Depuis lors, le combat n’a cessé de s’intensifier. La DEA dispose aujourd’hui d’un budget de 2 milliards de dollars par an et peut s’appuyer sur près de 5.000 agents. En parallèle, les États-Unis se sont attelés depuis des années à détruire les plantations de coca en Amérique latine. Les peines pour possession et commerce de drogue ont été alourdies, ce qui a eu pour effet de gonfler la population carcérale.
En dépit de ces efforts, la production de drogue n’a cessé d’augmenter au cours des dernières décennies. D’après le dernier World Drug Report des Nations-Unies, la production mondiale de cocaïne a atteint en 2020 le volume record de 1.982 tonnes de cocaïne pure (+11%), soit plus du double par rapport à 2014. On recense dans le monde l’équivalent de 328.000 terrains de football consacrés à la culture de coca. La culture de marihuana – qui est de loin la drogue la plus répandue – a été relancée, après la parenthèse de la crise du covid.
La violence qui accompagne le crime organisé est un effet pervers de la criminalisation du marché de la drogue, soutient Herzberg. Les chiffres semblent lui donner raison. Même si les partisans de la méthode forte affirment qu’en l’absence de répression, la situation serait sans doute encore pire.
« La violence qui accompagne le crime organisé est un effet pervers de la criminalisation du marché de la drogue. »DAVID HERZBERG HISTORIEN
Un faux dilemme
Herzberg estime pour sa part qu’il s’agit d’un faux dilemme. « Nous ne devons pas choisir entre une interdiction absolue et ne rien faire. Le secteur pharmaceutique commercialise déjà un certain nombre de produits qui s’apparentent à de la drogue. À ces fabricants, nous disons: ces produits sont dangereux, mais vous pouvez en tirer un maximum de bénéfices, tant que vous suivez nos règles. On pourrait transposer cette approche à d’autres drogues. »
Dans certains États américains, le cannabis évolue progressivement de la sphère illégale à la sphère légale. « La question est de savoir si nous sommes en mesure de réguler correctement cette industrie. Les États-Unis ont une tradition moins solide en la matière que l’Europe. »
Pendant ce temps, la police américaine arrête chaque année plus d’un million d’individus pour possession de drogue, ceci afin d’enrayer la demande. En Belgique, la justice sévit de façon plutôt modérée contre la possession de petites quantités de drogue. Les politiques, en revanche, lancent des appels de plus en plus pressants à l’adresse des personnes qui achètent de la cocaïne. La semaine dernière, le Premier ministre Alexandre De Croo (Open Vld) affirmait que ceux qui consomment de la cocaïne ont « du sang sur les mains ».
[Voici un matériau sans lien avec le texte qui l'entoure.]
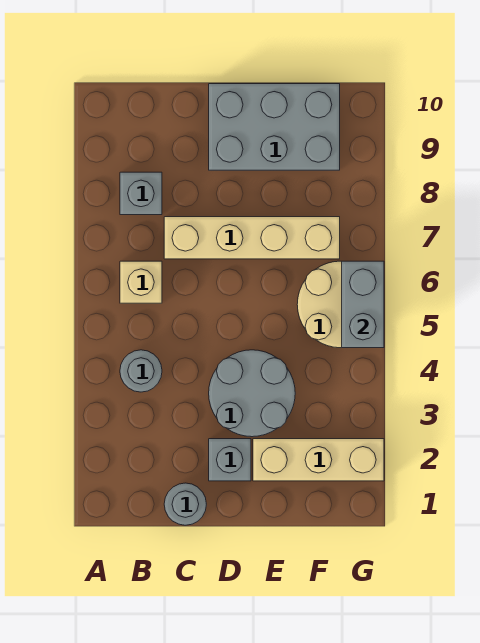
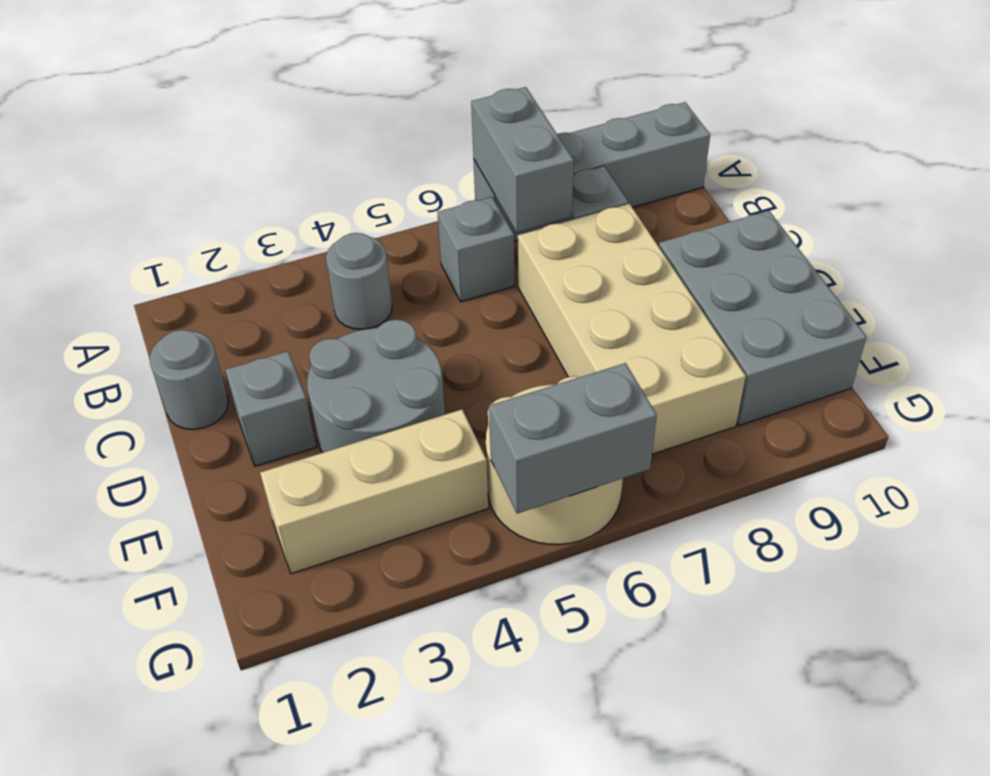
none -> grey brick A7:A10 level 1
none -> grey brick A7:B7 level 2
tan brick B6 level 1 -> grey brick B6 level 1
tan brick C7:F7 level 1 -> tan brick C7:F8 level 1
tan brick E2:G2 level 1 -> tan brick F2:F4 level 1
« La question sera de savoir si nous sommes en mesure de réguler correctement l’industrie de la drogue. »DAVID HERZBERG HISTORIEN
Santé publique
Il n’en reste pas moins que la décriminalisation de la drogue heurte le sentiment de justice auprès de beaucoup de gens. Les criminels pourraient ainsi capitaliser sur l’avance qu’ils ont engrangée sur le marché. Sans compter la crainte que l’accès rendu plus facile à toutes sortes de narcotiques génère des problèmes de dépendance à grande échelle.
« Il n’y a pas de solution miracle », admet Herzberg. « Mais un consensus semble se dégager en faveur d’une approche différente. La question, au final, est de savoir ce qu’est une politique réussie en la matière? S’agit-il de prévenir la consommation de drogue ou de réduire les dégâts causés par la consommation de drogue? »
Le résumé
- La lutte contre la drogue ne donnant pas les résultats escomptés, il est temps d’envisager une autre approche, estime l’historien américain David Herzberg, qui se penche depuis des années sur la politique en matière de drogue aux États-Unis.
- Il plaide pour une légalisation et une régulation du marché de la drogue, afin d’enrayer la violence qui sévit dans le milieu de la drogue.
- Bien qu’il y ait un consensus parmi les experts internationaux, la décriminalisation reste un message politiquement compliqué.